■ ACTION ITEM ■
The response should consist of every record, reproduced exactly.

■ Stored items ■
+ + + + +
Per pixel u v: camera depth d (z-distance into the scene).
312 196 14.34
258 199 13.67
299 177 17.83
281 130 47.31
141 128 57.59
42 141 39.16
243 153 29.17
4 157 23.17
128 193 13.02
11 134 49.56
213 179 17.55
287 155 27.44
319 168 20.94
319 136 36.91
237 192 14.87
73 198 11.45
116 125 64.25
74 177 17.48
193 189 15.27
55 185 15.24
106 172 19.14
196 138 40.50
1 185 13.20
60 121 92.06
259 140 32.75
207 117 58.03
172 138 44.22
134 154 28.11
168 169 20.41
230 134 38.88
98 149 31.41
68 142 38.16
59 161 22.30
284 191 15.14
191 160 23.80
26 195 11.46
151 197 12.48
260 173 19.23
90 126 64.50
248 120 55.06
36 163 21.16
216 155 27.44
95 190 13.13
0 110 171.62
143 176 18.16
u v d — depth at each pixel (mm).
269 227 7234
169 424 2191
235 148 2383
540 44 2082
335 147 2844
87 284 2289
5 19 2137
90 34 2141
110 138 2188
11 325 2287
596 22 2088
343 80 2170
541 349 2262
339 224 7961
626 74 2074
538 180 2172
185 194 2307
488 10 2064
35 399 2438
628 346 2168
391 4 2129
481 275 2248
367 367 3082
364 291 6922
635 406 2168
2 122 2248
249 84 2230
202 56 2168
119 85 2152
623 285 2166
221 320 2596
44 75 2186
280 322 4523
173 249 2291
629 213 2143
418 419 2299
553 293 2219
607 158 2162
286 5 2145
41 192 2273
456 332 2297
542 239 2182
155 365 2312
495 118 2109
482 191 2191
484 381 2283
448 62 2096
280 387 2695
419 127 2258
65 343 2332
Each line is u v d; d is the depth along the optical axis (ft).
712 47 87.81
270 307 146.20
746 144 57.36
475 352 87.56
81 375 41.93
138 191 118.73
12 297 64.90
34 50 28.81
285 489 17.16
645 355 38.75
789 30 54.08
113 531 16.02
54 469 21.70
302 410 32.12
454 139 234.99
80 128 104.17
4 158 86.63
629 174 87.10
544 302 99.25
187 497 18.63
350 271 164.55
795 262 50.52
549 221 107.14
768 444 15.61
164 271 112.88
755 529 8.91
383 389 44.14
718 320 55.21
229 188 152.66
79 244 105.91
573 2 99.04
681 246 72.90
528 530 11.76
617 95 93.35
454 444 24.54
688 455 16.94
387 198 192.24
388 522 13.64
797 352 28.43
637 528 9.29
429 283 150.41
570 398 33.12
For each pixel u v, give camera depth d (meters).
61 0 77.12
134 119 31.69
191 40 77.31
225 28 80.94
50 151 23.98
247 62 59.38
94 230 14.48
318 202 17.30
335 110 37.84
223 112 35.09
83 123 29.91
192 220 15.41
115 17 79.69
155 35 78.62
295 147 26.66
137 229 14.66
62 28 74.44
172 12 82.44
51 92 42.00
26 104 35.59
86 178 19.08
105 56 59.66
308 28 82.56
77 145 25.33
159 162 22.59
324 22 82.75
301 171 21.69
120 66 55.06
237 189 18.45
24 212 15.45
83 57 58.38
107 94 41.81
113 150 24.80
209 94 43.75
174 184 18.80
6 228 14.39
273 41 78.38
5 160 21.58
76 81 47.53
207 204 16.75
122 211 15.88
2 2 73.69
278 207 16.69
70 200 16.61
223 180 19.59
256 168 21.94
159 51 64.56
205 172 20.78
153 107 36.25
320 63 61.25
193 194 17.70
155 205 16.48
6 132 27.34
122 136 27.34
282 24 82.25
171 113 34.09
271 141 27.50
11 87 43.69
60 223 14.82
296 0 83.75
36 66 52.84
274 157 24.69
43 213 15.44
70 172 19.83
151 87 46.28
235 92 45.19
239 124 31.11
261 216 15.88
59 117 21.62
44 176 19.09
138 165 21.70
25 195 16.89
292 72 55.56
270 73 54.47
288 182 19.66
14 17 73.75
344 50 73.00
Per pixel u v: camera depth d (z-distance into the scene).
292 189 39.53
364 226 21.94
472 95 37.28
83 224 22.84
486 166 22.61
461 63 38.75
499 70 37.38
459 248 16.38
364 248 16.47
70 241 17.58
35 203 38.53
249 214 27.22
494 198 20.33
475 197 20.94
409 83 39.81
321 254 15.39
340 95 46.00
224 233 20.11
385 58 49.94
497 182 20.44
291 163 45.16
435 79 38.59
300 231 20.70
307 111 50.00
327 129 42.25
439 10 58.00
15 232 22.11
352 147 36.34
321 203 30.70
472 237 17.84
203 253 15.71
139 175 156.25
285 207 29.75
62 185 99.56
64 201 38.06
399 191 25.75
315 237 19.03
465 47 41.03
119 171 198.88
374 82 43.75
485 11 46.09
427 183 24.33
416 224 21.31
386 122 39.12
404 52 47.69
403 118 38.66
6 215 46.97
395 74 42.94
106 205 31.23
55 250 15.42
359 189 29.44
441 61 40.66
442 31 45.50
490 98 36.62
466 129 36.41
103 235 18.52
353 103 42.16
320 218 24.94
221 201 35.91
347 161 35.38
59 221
+ + + + +
■ SOLUTION FOR THIS PROBLEM ■
Per pixel u v: camera depth d (z-distance into the scene).
312 196 14.34
258 199 13.67
299 177 17.83
281 130 47.31
141 128 57.59
42 141 39.16
243 153 29.17
4 157 23.17
128 193 13.02
11 134 49.56
213 179 17.55
287 155 27.44
319 168 20.94
319 136 36.91
237 192 14.87
73 198 11.45
116 125 64.25
74 177 17.48
193 189 15.27
55 185 15.24
106 172 19.14
196 138 40.50
1 185 13.20
60 121 92.06
259 140 32.75
207 117 58.03
172 138 44.22
134 154 28.11
168 169 20.41
230 134 38.88
98 149 31.41
68 142 38.16
59 161 22.30
284 191 15.14
191 160 23.80
26 195 11.46
151 197 12.48
260 173 19.23
90 126 64.50
248 120 55.06
36 163 21.16
216 155 27.44
95 190 13.13
0 110 171.62
143 176 18.16
u v d — depth at each pixel (mm).
269 227 7234
169 424 2191
235 148 2383
540 44 2082
335 147 2844
87 284 2289
5 19 2137
90 34 2141
110 138 2188
11 325 2287
596 22 2088
343 80 2170
541 349 2262
339 224 7961
626 74 2074
538 180 2172
185 194 2307
488 10 2064
35 399 2438
628 346 2168
391 4 2129
481 275 2248
367 367 3082
364 291 6922
635 406 2168
2 122 2248
249 84 2230
202 56 2168
119 85 2152
623 285 2166
221 320 2596
44 75 2186
280 322 4523
173 249 2291
629 213 2143
418 419 2299
553 293 2219
607 158 2162
286 5 2145
41 192 2273
456 332 2297
542 239 2182
155 365 2312
495 118 2109
482 191 2191
484 381 2283
448 62 2096
280 387 2695
419 127 2258
65 343 2332
Each line is u v d; d is the depth along the optical axis (ft).
712 47 87.81
270 307 146.20
746 144 57.36
475 352 87.56
81 375 41.93
138 191 118.73
12 297 64.90
34 50 28.81
285 489 17.16
645 355 38.75
789 30 54.08
113 531 16.02
54 469 21.70
302 410 32.12
454 139 234.99
80 128 104.17
4 158 86.63
629 174 87.10
544 302 99.25
187 497 18.63
350 271 164.55
795 262 50.52
549 221 107.14
768 444 15.61
164 271 112.88
755 529 8.91
383 389 44.14
718 320 55.21
229 188 152.66
79 244 105.91
573 2 99.04
681 246 72.90
528 530 11.76
617 95 93.35
454 444 24.54
688 455 16.94
387 198 192.24
388 522 13.64
797 352 28.43
637 528 9.29
429 283 150.41
570 398 33.12
For each pixel u v, give camera depth d (meters).
61 0 77.12
134 119 31.69
191 40 77.31
225 28 80.94
50 151 23.98
247 62 59.38
94 230 14.48
318 202 17.30
335 110 37.84
223 112 35.09
83 123 29.91
192 220 15.41
115 17 79.69
155 35 78.62
295 147 26.66
137 229 14.66
62 28 74.44
172 12 82.44
51 92 42.00
26 104 35.59
86 178 19.08
105 56 59.66
308 28 82.56
77 145 25.33
159 162 22.59
324 22 82.75
301 171 21.69
120 66 55.06
237 189 18.45
24 212 15.45
83 57 58.38
107 94 41.81
113 150 24.80
209 94 43.75
174 184 18.80
6 228 14.39
273 41 78.38
5 160 21.58
76 81 47.53
207 204 16.75
122 211 15.88
2 2 73.69
278 207 16.69
70 200 16.61
223 180 19.59
256 168 21.94
159 51 64.56
205 172 20.78
153 107 36.25
320 63 61.25
193 194 17.70
155 205 16.48
6 132 27.34
122 136 27.34
282 24 82.25
171 113 34.09
271 141 27.50
11 87 43.69
60 223 14.82
296 0 83.75
36 66 52.84
274 157 24.69
43 213 15.44
70 172 19.83
151 87 46.28
235 92 45.19
239 124 31.11
261 216 15.88
59 117 21.62
44 176 19.09
138 165 21.70
25 195 16.89
292 72 55.56
270 73 54.47
288 182 19.66
14 17 73.75
344 50 73.00
Per pixel u v: camera depth d (z-distance into the scene).
292 189 39.53
364 226 21.94
472 95 37.28
83 224 22.84
486 166 22.61
461 63 38.75
499 70 37.38
459 248 16.38
364 248 16.47
70 241 17.58
35 203 38.53
249 214 27.22
494 198 20.33
475 197 20.94
409 83 39.81
321 254 15.39
340 95 46.00
224 233 20.11
385 58 49.94
497 182 20.44
291 163 45.16
435 79 38.59
300 231 20.70
307 111 50.00
327 129 42.25
439 10 58.00
15 232 22.11
352 147 36.34
321 203 30.70
472 237 17.84
203 253 15.71
139 175 156.25
285 207 29.75
62 185 99.56
64 201 38.06
399 191 25.75
315 237 19.03
465 47 41.03
119 171 198.88
374 82 43.75
485 11 46.09
427 183 24.33
416 224 21.31
386 122 39.12
404 52 47.69
403 118 38.66
6 215 46.97
395 74 42.94
106 205 31.23
55 250 15.42
359 189 29.44
441 61 40.66
442 31 45.50
490 98 36.62
466 129 36.41
103 235 18.52
353 103 42.16
320 218 24.94
221 201 35.91
347 161 35.38
59 221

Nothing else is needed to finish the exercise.